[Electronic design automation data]

#####

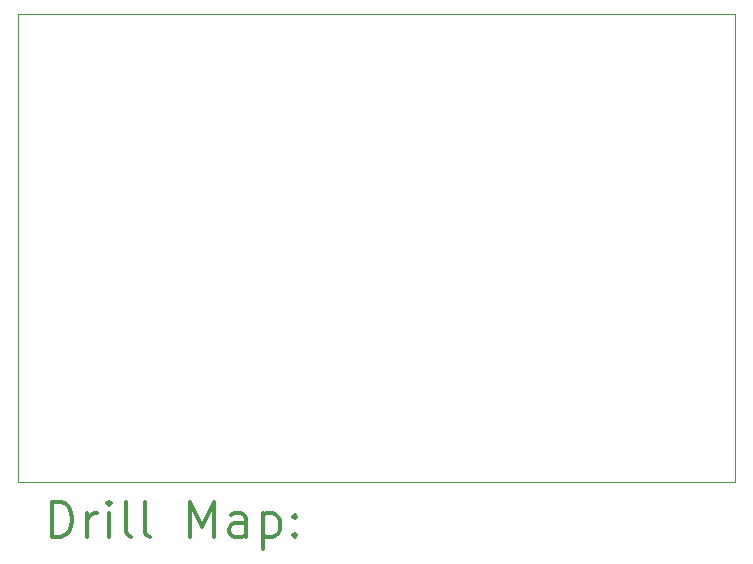
<source format=gbr>
%FSLAX45Y45*%
G04 Gerber Fmt 4.5, Leading zero omitted, Abs format (unit mm)*
G04 Created by KiCad (PCBNEW (5.1.5-0-10_14)) date 2020-10-19 13:07:12*
%MOMM*%
%LPD*%
G04 APERTURE LIST*
%TA.AperFunction,Profile*%
%ADD10C,0.050000*%
%TD*%
%ADD11C,0.200000*%
%ADD12C,0.300000*%
G04 APERTURE END LIST*
D10*
X11290300Y-3390900D02*
X11290300Y-7353300D01*
X5219700Y-7353300D02*
X11290300Y-7353300D01*
X5219700Y-3390900D02*
X5219700Y-3403600D01*
X11290300Y-3390900D02*
X5219700Y-3390900D01*
X5219700Y-3403600D02*
X5219700Y-7353300D01*
D11*
D12*
X5503628Y-7821514D02*
X5503628Y-7521514D01*
X5575057Y-7521514D01*
X5617914Y-7535800D01*
X5646486Y-7564371D01*
X5660771Y-7592943D01*
X5675057Y-7650086D01*
X5675057Y-7692943D01*
X5660771Y-7750086D01*
X5646486Y-7778657D01*
X5617914Y-7807229D01*
X5575057Y-7821514D01*
X5503628Y-7821514D01*
X5803628Y-7821514D02*
X5803628Y-7621514D01*
X5803628Y-7678657D02*
X5817914Y-7650086D01*
X5832200Y-7635800D01*
X5860771Y-7621514D01*
X5889343Y-7621514D01*
X5989343Y-7821514D02*
X5989343Y-7621514D01*
X5989343Y-7521514D02*
X5975057Y-7535800D01*
X5989343Y-7550086D01*
X6003628Y-7535800D01*
X5989343Y-7521514D01*
X5989343Y-7550086D01*
X6175057Y-7821514D02*
X6146486Y-7807229D01*
X6132200Y-7778657D01*
X6132200Y-7521514D01*
X6332200Y-7821514D02*
X6303628Y-7807229D01*
X6289343Y-7778657D01*
X6289343Y-7521514D01*
X6675057Y-7821514D02*
X6675057Y-7521514D01*
X6775057Y-7735800D01*
X6875057Y-7521514D01*
X6875057Y-7821514D01*
X7146486Y-7821514D02*
X7146486Y-7664371D01*
X7132200Y-7635800D01*
X7103628Y-7621514D01*
X7046486Y-7621514D01*
X7017914Y-7635800D01*
X7146486Y-7807229D02*
X7117914Y-7821514D01*
X7046486Y-7821514D01*
X7017914Y-7807229D01*
X7003628Y-7778657D01*
X7003628Y-7750086D01*
X7017914Y-7721514D01*
X7046486Y-7707229D01*
X7117914Y-7707229D01*
X7146486Y-7692943D01*
X7289343Y-7621514D02*
X7289343Y-7921514D01*
X7289343Y-7635800D02*
X7317914Y-7621514D01*
X7375057Y-7621514D01*
X7403628Y-7635800D01*
X7417914Y-7650086D01*
X7432200Y-7678657D01*
X7432200Y-7764371D01*
X7417914Y-7792943D01*
X7403628Y-7807229D01*
X7375057Y-7821514D01*
X7317914Y-7821514D01*
X7289343Y-7807229D01*
X7560771Y-7792943D02*
X7575057Y-7807229D01*
X7560771Y-7821514D01*
X7546486Y-7807229D01*
X7560771Y-7792943D01*
X7560771Y-7821514D01*
X7560771Y-7635800D02*
X7575057Y-7650086D01*
X7560771Y-7664371D01*
X7546486Y-7650086D01*
X7560771Y-7635800D01*
X7560771Y-7664371D01*
M02*

</source>
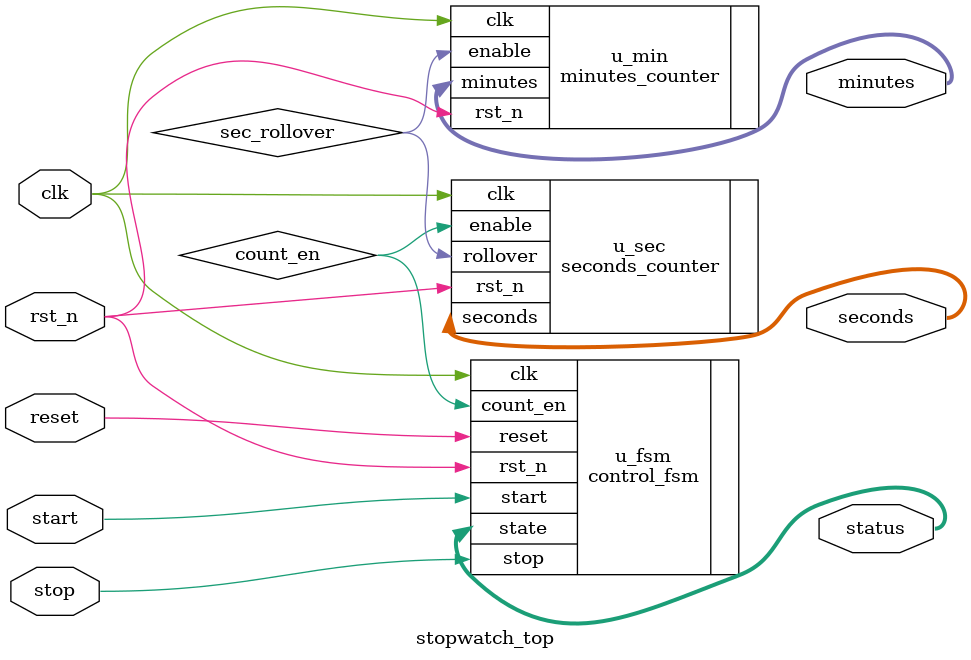
<source format=v>
module stopwatch_top (
    input  wire clk,
    input  wire rst_n,
    input  wire start,
    input  wire stop,
    input  wire reset,
    output wire [7:0] minutes,
    output wire [5:0] seconds,
    output wire [1:0] status
);

wire count_en;
wire sec_rollover;

control_fsm u_fsm (
    .clk(clk),
    .rst_n(rst_n),
    .start(start),
    .stop(stop),
    .reset(reset),
    .state(status),
    .count_en(count_en)
);

seconds_counter u_sec (
    .clk(clk),
    .rst_n(rst_n),
    .enable(count_en),
    .seconds(seconds),
    .rollover(sec_rollover)
);

minutes_counter u_min (
    .clk(clk),
    .rst_n(rst_n),
    .enable(sec_rollover),
    .minutes(minutes)
);

endmodule

</source>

#####

Work to complete: Print exactly the lines above from the one with "X7017914Y-7721514D01*" to the one with "X7575057Y-7807229D01*", including both.

Result below:
X7017914Y-7721514D01*
X7046486Y-7707229D01*
X7117914Y-7707229D01*
X7146486Y-7692943D01*
X7289343Y-7621514D02*
X7289343Y-7921514D01*
X7289343Y-7635800D02*
X7317914Y-7621514D01*
X7375057Y-7621514D01*
X7403628Y-7635800D01*
X7417914Y-7650086D01*
X7432200Y-7678657D01*
X7432200Y-7764371D01*
X7417914Y-7792943D01*
X7403628Y-7807229D01*
X7375057Y-7821514D01*
X7317914Y-7821514D01*
X7289343Y-7807229D01*
X7560771Y-7792943D02*
X7575057Y-7807229D01*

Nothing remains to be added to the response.